Denpasar (Lampost.co) -- Kesadaran bersama Rancangan Undang-Undang Perlindungan Pekerja Rumah Tangga (RUU PRT) layak mendapat perhatian setiap elemen bangsa.

"Perlu kejelasan dan pemahaman bersama untuk mendesak kawan-kawan di Senayan agar segera menindaklanjuti pembahasan RUU PRT ini dan mengesahkannya menjadi undang-undang," kata Wakil Ketua MPR RI, Lestari Moerdijat saat membuka diskusi daring bertema Tarik Ulur Nasib RUU Pekerja Rumah Tangga (PRT) yang digelar Forum Diskusi Denpasar 12, Rabu, 17 Februari 2021.

Acara dimoderatori oleh Tenaga Ahli Wakil Ketua MPR RI Bidang Penyerapan Aspirasi Masyarakat dan Daerah Arimbi Heroepoetri. Adapun narasumbernya yaitu Anggota DPR RI Periode 2019 – 2024, Wakil Ketua Baleg DPR RI Willy Aditya; Komisioner Komnas Perempuan Periode 2020 – 2024 Theresia Iswarini; dan aktivis dari JALA PRT (Jaringan Nasional Advokasi Pekerja Rumah Tangga) yakni Lita Anggraini.

Selain itu Dewi Savitri (Jurnalis Senior, Standard & Practices CNN Indonesia Group) dan Dr. Atang Irawan, SH., M.Hum (Pakar Hukum Tata Negara, Dosen Universitas  Pasundan) hadir sebagai panelis.

Menurut Rerie, sapaan akrabnya, semakin lama menunda pembahasan RUU PRT sama saja mengabaikan hak azasi manusia yang secara mendasar menjadi tanggung jawab kita bersama. "Ini sudah menyangkut masalah kemanusiaan," ujar anggota Majelis Tinggi Partai NasDem itu.

Menurut Rerie, hak warga negara sama di mata hukum, sehingga terkait pembahasan aturan bagi pekerja rumah tangga prinsip keadilan wajib dikedepankan.

Pakar Hukum Tata Negara Universitas Pasundan, Bandung, Atang Irawan berpendapat perlu kewarasan berpikir dalam melanjutkan pembahasan RUU PRT ini. Sebab, sejumlah pihak menganggap PRT sudah diatur dalam UU Tenaga Kerja, tetapi kenyataan yang diatur dalam UU Tenaga Kerja adalah hubungan antara pengusaha dan pekerjanya. Sedangkan pemberi kerja bagi PRT tidak bisa disebut sebagai pengusaha.

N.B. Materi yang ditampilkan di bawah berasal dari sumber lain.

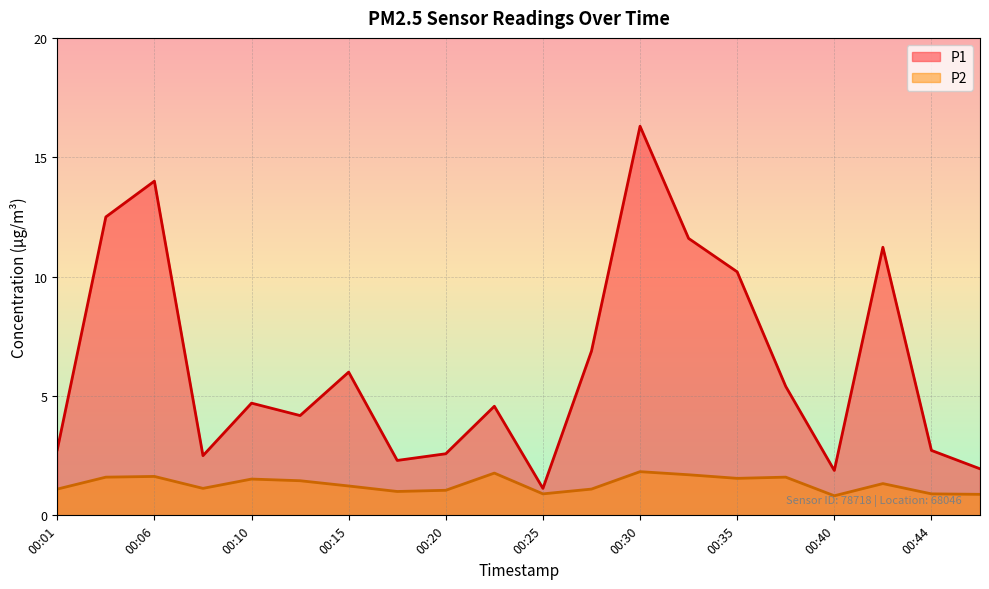

Between 00:37 and 00:20, which is larger?

00:37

Wakil Ketua Baleg  DPR RI, Willy Aditya mengakui pembahasan RUU PRT di Badan Legislasi DPR sudah selesai, tinggal diajukan ke sidang Paripurna sebagai hak inisiatif DPR.

Pada pekan kedua Maret 2021, jelas Willy, dijadwalkan akan diadakan rapat kerja untuk membahas RUU PRT sebelum diajukan ke sidang Paripurna DPR. Posisi ini, menurut dia, masih rawan bagi keberlanjutan pembahasan RUU PRT.

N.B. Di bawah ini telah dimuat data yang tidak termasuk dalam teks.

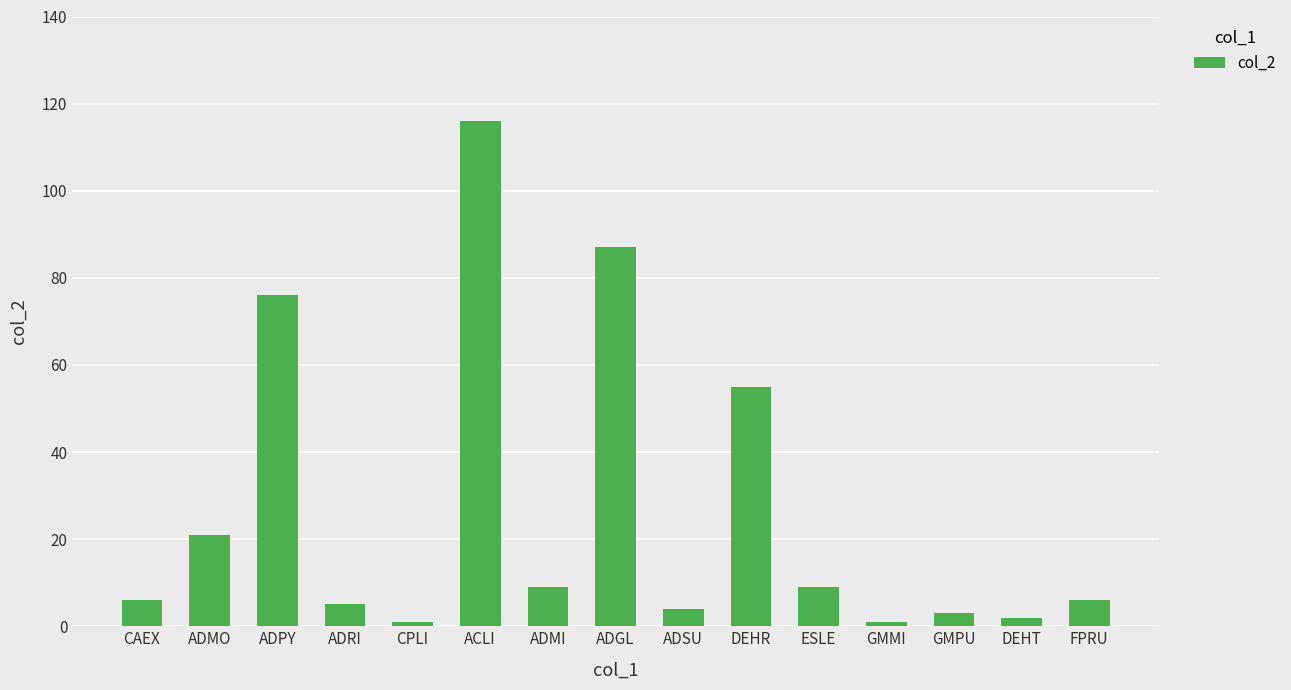

Count the number of data series in this chart.

1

Komisioner Komnas Perempuan, Theresia Iswarini menyatakan Komnas Perempuan sudah mencoba untuk berupaya melobi sejumlah fraksi seperti seperti Gerindra, Golkar dan PKB agar RUU PRT ini tetap bisa diajukan sebagai RUU inisiatif DPR.

Sedangkan Aktivis Jaringan Nasional Advokasi Pekerja  Rumah Tangga, Lita Anggraini mengungkapkan, hingga saat ini banyak kasus-kasus ketidakadilan terhadap PRT yang terkesan dibiarkan terus menerus.

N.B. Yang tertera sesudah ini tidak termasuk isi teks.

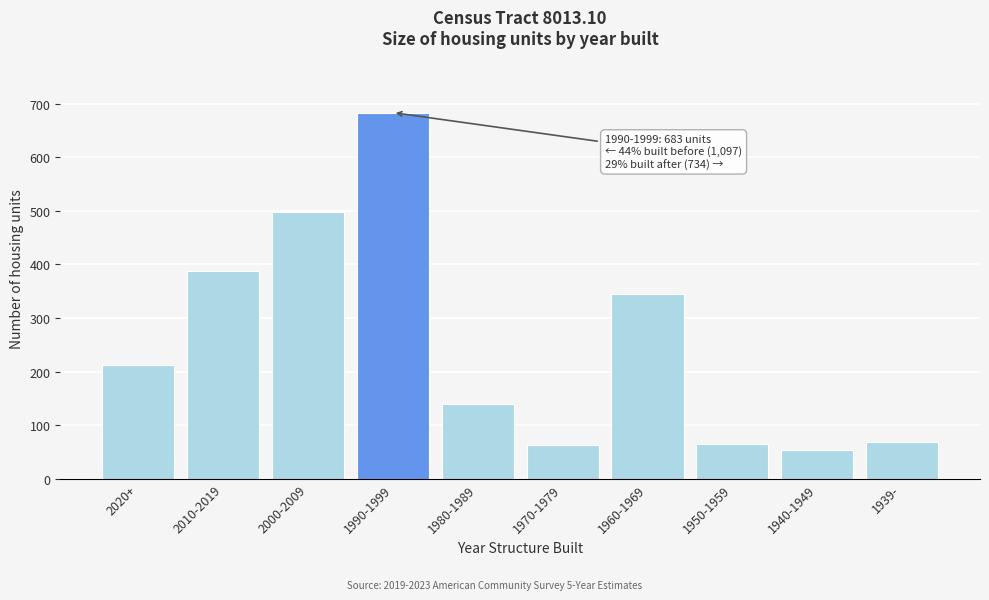

What is the change in value from 2010-2019 to 1970-1979?

-324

Pekerja rumah tangga, menurut Lita, adalah pekerja yang dekat di mata, namun jauh dari pikir. Menurutnya, negara harus hadir untuk melindungi hak-hak lebih dari lima juta pekerja rumah tangga.

Pada akhir diskusi, jurnalis senior Saur Hutabarat menilai berlarut-larutnya pembahasan RUU PRT sejak puluhan tahun lalu memperlihatkan kinerja parlemen yang tidak jelas.
"Tidakkah DPR bosan terhadap dirinya yang hampir 20 tahun membiarkan RUU PRT keluar masuk pembahasan tanpa menghasilkan produk legislasi?" tanya Saur.